Kevin--or "K-Bone" as he insisted everyone call him, even though nobody did--finally lost his job, which really pissed off his mom. He promised to find something better, but mostly spent days out of the house so he didn't have to hear her bitching at him. His friends were all at jobs or at school and he damn sure couldn't hang at the mall after getting shit-canned. So, he started going to the public library where he could get on the 'net.
The library was nice because it was empty most of the day and nobody bothered you. But it also sucked, because he had no access to his iTunes and you couldn't bring food in. Not even soda. He could access porn. But what good was porn when the old farts were watching every move he made?

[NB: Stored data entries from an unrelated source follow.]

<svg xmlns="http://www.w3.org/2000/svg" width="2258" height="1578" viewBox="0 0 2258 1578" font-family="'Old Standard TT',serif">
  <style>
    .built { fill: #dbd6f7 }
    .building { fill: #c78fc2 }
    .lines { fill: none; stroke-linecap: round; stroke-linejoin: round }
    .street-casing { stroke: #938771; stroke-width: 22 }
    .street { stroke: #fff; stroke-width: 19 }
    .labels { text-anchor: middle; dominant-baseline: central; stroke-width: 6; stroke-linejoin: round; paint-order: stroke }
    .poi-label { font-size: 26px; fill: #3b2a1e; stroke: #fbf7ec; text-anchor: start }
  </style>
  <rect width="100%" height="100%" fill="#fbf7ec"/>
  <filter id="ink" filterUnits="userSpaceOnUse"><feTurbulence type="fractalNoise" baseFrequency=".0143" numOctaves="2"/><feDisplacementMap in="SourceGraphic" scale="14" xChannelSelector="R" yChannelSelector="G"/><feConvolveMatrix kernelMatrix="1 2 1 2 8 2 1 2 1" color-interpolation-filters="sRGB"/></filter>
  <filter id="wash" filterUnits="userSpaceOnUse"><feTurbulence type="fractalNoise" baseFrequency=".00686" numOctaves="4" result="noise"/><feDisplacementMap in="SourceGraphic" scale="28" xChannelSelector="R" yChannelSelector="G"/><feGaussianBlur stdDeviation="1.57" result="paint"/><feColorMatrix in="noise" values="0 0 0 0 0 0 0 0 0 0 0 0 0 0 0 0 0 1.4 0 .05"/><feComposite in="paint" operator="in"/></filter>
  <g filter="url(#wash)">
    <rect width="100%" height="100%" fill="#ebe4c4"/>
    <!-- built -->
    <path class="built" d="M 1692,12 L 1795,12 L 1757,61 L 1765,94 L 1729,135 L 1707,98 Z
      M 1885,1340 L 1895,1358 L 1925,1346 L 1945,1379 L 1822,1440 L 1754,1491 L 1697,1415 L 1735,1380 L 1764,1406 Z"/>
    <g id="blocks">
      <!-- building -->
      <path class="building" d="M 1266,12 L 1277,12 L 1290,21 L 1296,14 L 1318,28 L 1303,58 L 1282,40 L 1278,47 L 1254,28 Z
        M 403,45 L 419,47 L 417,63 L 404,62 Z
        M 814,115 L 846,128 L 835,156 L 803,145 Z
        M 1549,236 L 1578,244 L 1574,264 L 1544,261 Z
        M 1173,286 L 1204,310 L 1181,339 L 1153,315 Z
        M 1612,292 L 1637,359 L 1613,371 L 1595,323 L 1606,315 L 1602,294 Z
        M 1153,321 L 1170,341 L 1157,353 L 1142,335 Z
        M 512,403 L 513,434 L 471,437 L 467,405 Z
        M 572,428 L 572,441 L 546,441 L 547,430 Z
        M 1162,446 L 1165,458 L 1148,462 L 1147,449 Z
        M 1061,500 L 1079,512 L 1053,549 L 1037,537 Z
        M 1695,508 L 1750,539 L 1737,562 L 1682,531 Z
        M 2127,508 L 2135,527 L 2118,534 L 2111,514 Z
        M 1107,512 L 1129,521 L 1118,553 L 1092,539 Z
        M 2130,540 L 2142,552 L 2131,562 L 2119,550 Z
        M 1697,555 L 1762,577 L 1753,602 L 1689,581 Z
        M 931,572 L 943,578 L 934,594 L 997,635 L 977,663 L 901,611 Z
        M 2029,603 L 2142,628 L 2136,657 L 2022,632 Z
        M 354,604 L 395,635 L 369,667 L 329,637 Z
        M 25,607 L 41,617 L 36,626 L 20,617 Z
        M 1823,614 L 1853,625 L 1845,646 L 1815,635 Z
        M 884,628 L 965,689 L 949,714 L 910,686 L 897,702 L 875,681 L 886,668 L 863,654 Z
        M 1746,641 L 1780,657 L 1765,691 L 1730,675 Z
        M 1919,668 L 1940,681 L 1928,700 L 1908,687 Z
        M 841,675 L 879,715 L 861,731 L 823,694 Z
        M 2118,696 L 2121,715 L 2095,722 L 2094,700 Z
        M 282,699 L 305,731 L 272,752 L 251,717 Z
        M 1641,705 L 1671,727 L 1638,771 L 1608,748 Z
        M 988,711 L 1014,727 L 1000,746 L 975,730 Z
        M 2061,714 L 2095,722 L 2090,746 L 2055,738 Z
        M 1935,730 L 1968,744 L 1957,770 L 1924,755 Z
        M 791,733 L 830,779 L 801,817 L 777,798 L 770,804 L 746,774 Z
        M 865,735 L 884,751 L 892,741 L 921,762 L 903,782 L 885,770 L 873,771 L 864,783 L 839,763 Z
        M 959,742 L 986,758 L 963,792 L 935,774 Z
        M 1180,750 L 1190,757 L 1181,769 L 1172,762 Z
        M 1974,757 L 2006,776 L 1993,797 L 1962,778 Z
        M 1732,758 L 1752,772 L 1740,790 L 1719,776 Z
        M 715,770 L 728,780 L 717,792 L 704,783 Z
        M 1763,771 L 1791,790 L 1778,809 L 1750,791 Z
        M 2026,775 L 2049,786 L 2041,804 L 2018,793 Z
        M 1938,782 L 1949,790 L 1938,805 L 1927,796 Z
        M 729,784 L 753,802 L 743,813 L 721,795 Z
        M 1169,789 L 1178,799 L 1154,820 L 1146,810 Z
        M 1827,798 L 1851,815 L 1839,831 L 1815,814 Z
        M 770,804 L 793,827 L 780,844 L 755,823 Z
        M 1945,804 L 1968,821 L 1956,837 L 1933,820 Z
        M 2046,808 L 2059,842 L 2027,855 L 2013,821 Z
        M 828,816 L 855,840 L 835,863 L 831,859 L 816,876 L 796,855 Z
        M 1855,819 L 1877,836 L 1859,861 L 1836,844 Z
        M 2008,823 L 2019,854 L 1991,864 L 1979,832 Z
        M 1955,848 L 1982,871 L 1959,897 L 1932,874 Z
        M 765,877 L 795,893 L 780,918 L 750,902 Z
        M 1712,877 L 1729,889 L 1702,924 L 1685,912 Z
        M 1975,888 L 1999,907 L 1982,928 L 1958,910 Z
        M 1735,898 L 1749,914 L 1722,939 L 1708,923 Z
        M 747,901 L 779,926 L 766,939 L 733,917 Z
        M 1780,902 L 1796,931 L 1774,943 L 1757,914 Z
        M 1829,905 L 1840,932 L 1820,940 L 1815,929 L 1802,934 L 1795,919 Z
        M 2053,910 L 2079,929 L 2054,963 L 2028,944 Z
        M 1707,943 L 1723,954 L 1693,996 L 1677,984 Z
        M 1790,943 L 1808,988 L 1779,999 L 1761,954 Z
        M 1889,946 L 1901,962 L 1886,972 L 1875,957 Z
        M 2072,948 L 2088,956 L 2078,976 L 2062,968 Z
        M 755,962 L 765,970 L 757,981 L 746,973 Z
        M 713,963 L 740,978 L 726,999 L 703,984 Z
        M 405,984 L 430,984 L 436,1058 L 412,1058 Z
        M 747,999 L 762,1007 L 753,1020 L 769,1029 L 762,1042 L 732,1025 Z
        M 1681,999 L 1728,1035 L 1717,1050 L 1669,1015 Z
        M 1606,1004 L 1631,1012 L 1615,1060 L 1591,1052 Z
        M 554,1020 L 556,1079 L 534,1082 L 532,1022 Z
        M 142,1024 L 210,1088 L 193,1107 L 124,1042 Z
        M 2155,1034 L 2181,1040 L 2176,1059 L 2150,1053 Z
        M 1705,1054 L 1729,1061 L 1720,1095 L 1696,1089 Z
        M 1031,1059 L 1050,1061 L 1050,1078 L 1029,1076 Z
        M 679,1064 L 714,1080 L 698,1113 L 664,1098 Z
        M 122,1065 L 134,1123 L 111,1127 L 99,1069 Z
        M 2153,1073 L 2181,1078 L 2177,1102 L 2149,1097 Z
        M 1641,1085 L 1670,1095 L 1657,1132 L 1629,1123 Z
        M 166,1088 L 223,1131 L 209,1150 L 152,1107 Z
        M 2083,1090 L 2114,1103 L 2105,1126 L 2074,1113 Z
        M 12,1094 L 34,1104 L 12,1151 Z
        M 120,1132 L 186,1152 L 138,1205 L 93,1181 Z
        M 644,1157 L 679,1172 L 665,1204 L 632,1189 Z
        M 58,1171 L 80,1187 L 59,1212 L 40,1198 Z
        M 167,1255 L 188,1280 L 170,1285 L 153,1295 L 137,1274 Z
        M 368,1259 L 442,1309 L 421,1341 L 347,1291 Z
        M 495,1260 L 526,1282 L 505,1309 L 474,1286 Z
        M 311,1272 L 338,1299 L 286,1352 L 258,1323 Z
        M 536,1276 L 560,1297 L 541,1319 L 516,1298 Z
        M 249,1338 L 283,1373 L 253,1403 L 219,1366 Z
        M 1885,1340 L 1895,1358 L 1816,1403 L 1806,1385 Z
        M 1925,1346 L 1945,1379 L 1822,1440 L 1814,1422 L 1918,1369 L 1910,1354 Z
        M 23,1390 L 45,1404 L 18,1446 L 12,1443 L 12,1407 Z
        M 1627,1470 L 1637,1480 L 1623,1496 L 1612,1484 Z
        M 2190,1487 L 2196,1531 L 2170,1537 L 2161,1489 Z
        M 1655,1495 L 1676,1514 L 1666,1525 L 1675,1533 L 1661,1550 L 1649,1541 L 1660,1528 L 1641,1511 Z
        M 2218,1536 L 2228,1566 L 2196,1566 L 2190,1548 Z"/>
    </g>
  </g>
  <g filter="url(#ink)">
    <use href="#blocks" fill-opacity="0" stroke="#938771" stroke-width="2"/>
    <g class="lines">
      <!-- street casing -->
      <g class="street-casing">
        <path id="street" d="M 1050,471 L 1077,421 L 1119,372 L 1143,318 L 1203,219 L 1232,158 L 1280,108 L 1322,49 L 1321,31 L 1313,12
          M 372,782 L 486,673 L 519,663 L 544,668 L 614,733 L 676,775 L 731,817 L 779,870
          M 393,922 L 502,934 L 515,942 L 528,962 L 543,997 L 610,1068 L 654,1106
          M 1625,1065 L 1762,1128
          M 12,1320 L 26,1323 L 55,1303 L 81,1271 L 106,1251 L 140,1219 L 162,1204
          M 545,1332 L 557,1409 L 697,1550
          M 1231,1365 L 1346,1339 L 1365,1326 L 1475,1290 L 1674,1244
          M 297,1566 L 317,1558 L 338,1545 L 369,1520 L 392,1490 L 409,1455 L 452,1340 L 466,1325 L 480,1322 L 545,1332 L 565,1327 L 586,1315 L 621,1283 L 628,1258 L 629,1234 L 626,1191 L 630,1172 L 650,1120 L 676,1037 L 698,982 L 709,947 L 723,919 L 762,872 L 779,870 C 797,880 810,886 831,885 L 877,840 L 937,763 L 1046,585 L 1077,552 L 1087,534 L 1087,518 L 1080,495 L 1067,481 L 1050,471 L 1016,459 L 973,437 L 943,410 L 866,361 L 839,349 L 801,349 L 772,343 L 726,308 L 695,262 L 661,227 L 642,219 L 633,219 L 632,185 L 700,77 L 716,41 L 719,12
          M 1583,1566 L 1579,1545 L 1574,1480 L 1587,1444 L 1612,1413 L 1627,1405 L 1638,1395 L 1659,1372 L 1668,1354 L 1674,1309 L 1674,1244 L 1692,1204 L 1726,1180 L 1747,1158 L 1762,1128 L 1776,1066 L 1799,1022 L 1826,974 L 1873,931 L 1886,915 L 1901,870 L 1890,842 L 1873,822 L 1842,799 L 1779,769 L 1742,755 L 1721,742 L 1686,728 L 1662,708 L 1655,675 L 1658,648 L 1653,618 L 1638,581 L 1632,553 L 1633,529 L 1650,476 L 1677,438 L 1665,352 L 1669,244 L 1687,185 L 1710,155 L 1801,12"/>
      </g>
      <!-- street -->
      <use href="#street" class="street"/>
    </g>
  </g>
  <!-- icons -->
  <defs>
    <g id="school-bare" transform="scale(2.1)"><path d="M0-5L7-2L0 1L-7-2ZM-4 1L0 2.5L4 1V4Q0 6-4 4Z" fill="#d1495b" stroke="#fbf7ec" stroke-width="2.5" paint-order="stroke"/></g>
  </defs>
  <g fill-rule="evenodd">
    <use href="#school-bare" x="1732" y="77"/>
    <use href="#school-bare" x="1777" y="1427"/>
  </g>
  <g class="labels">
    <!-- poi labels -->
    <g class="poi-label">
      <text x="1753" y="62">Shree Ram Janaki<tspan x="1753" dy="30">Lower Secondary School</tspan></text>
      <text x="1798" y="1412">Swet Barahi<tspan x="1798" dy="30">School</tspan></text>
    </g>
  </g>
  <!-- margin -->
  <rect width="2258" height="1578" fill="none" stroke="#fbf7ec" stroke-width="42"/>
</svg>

He cruised video sites, listening to the audio on his ear buds. The usual old concert footage and funny animal stuff and segments from old TV shows from when he was a kid. There were games too, but most were lame and repetitive like Zuma or Alien Hunter and, since this wasn't his computer, they had a one-hour play limit, so he had to either stop playing or supply a credit card, which he didn't have anyway.
Bored out of his skull, Kevin found a site with a bunch of games with no limit that were pretty cool. In one of them you played like you were Barack Obama playing one-on-one basketball with George Bush. The ball was a bomb and if you didn't pass or dunk it, the bomb went off. Sometimes it blew up Obama and sometimes Bush. And there were lots of variations. In one, Bush got blasted until he looked black and then he and Obama would high-five. In another, Obama's head fell off and Bush would dribble it around the court. It was kind of stupid, but funny, and Kevin played through all of its levels a few times.
There were other games (one where you drove a motorcycle through a mall and shot cops) and music and videos. He tried a few videos even though he expected to be bored. One was called Where Will You Fit In?, and was ninety minutes long. Kevin never sat through anything that long unless it featured tits or monsters or both. But this video seemed like it was made just for him.